Single Embryo Transfer

Dr. Randy Morris

Single Embryo Transfer

Dr. Randy Morris



Single embryo transfer in in vitro fertilization - IVF may be equivalent to double embryo transfer

The chance for pregnancy in in vitro fertilization - IVF is affected by numerous factors. One important modifiable factor is the number of embryos transferred into the uterus. The data tell us that placing two embryos into the uterus will produce more pregnancies than placing one. Unfortunately, it also increases the risk of multiple pregnancy.

Multiple pregnancy, even twin pregnancy, is associated with greater risks than a singleton pregnancy. In fact, every complication that occurs in pregnancy occurs more often in twins. This includes, premature birth, gestational diabetes, hypertensive disorders of pregnancy (pre-eclampsia), birth defects and even death of the baby. The greater the number of babies in a multiple pregnancy, the greater is the risk.

Unfortunately, many in vitro fertilization - IVF programs still transfer high numbers of embryos in an attempt to boost or maintain their pregnancy rates.
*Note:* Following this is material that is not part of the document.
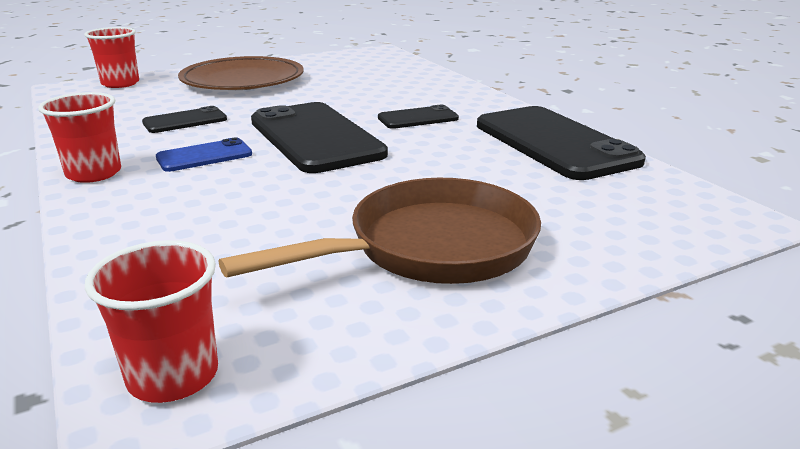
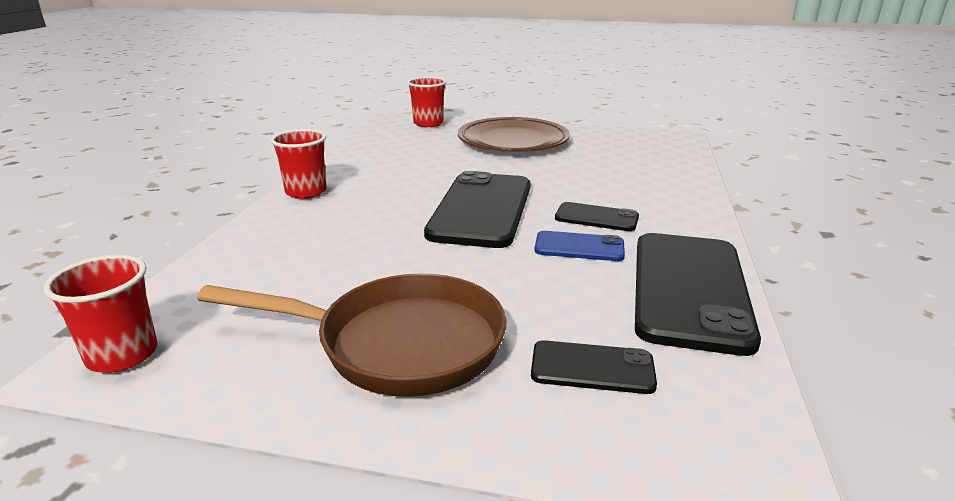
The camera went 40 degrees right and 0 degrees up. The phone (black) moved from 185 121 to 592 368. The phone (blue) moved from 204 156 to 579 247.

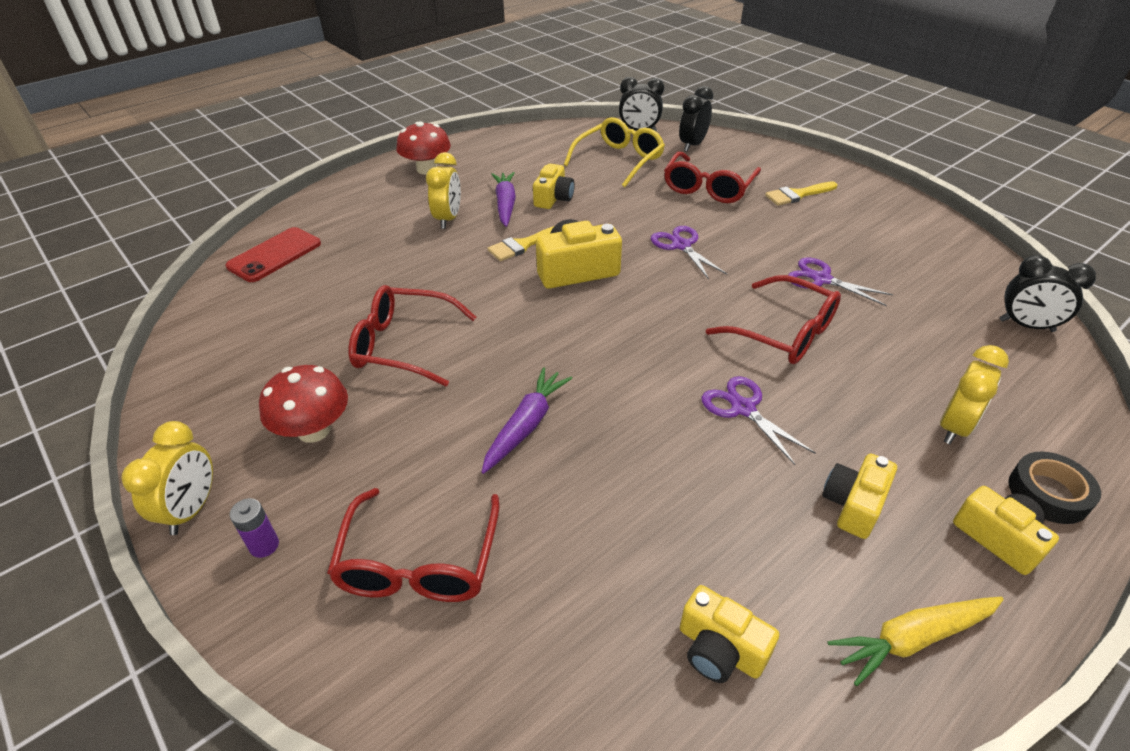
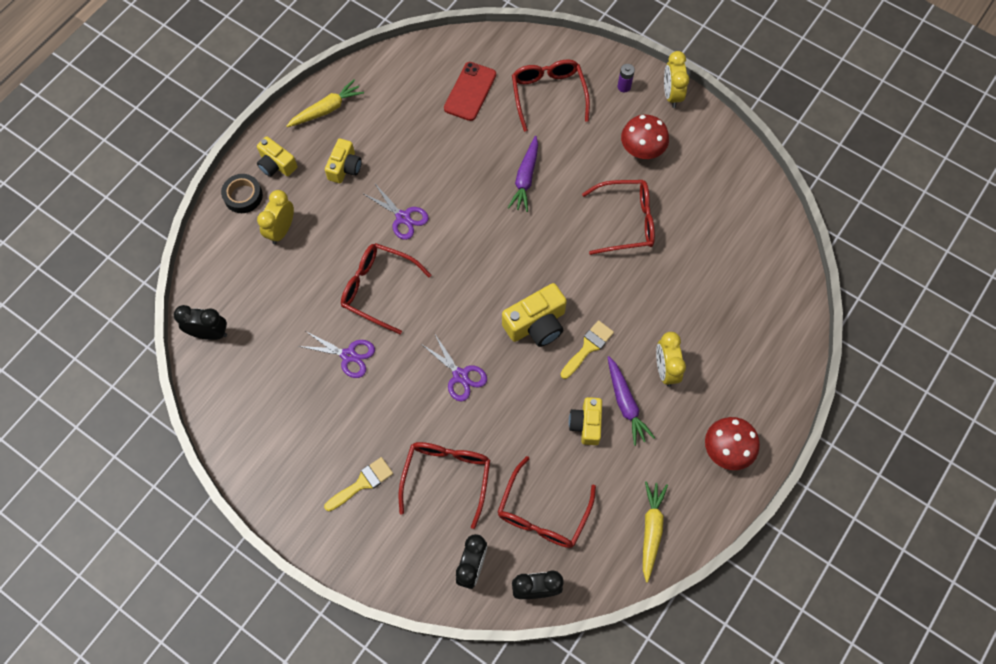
The camera went 165 degrees right and 25 degrees up. The phone (red) moved from 274 255 to 470 91. The glasses (yellow) at 619 160 became the glasses (red) at 543 513. The carrot (yellow) at 651 530 appeared. The camera (yellow) at 720 649 disappeared.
This may make the program look better but it puts both mother and baby in greater jeopardy.

It has been questioned, over the years, whether you can get just as many women pregnant if you put one embryo in over two different attempts compared to putting both in at once.

Recently, researcher from Sweden put that question to the test. They looked at a specific group of women undergoing in vitro fertilization - IVF. These women are generally considered to be good prognosis patients.

  • All under 35 years of age
  • On their 1st or 2nd in vitro fertilization - IVF attempt
  • Had at least two good quality embryos for transfer into the uterus

They divided these women into two groups at random. One group received transfer of two embryos. The other group had transfer of a single embryo with cryopreservation (freezing) of the remaining embryos. If not pregnant, this second group was brought back for transfer of a single frozen embryo.

The results were looked at in two ways. The pregnancy rate for each attempt or the per-cycle pregnancy rate and the cumulative pregnancy rate over two cycles.

In the double-embryo-transfer group, 142 (42.9%) of 331 women had pregnancy resulting in at least one live birth compared with a cumulative live birth rate of 29.6% after the first and 38.8% after the second transfer for the single-embryo group. It should also be pointed out that 38 women did not receive a second transfer because they did not have a viable embryo after thawing.

However, multiple births occurred in a whopping 33.1% of women in the double-embryo-transfer group and in only 0.80% of women in the single-embryo-transfer group (basically one twin pregnancy).

The difference in live birth rate between the groups was about 4% on this study. Doing some statistical analysis we can say that any reduction in the rate of live births with the transfer of single embryos is unlikely to be greater than 11.6 percentage points.

What can we conclude from all this? Well in a well selected group of good prognosis patients, transferring one embryo at a time is just about as successful as putting two embryos in at once but with a fraction of the risk for multiple pregnancies.

The costs to the patient will initially be higher because of the extra expense of embryo cryopreservation, storage, thawing and preparation of the uterus for the second transfer. However, the financial and social costs down the road will be considerably lower due to the avoidance of multiple pregnancy.

At our program, we are well known because we do very well but transfer very few embryos. We have done single embryo transfers but for the most part patients have been resistant to them. This is in part due to the fact that patients talk on the internet and in support groups and say "My doctor recommended transferring four embryos" Instead of running as fast as they can away from that program, they create the illusion that you have to transfer many embryos to get pregnant.

Another problem results from failed cycles. Patients have a tendency to demand larger and larger numbers of embryos be transferred after failed attempts even though there is no data that this will improve their chances for becoming pregnant.

We cannot continue like this for much longer. Some countries already have passed laws limiting the number of embryos that can be transferred. I don't believe we are too far from that happening here.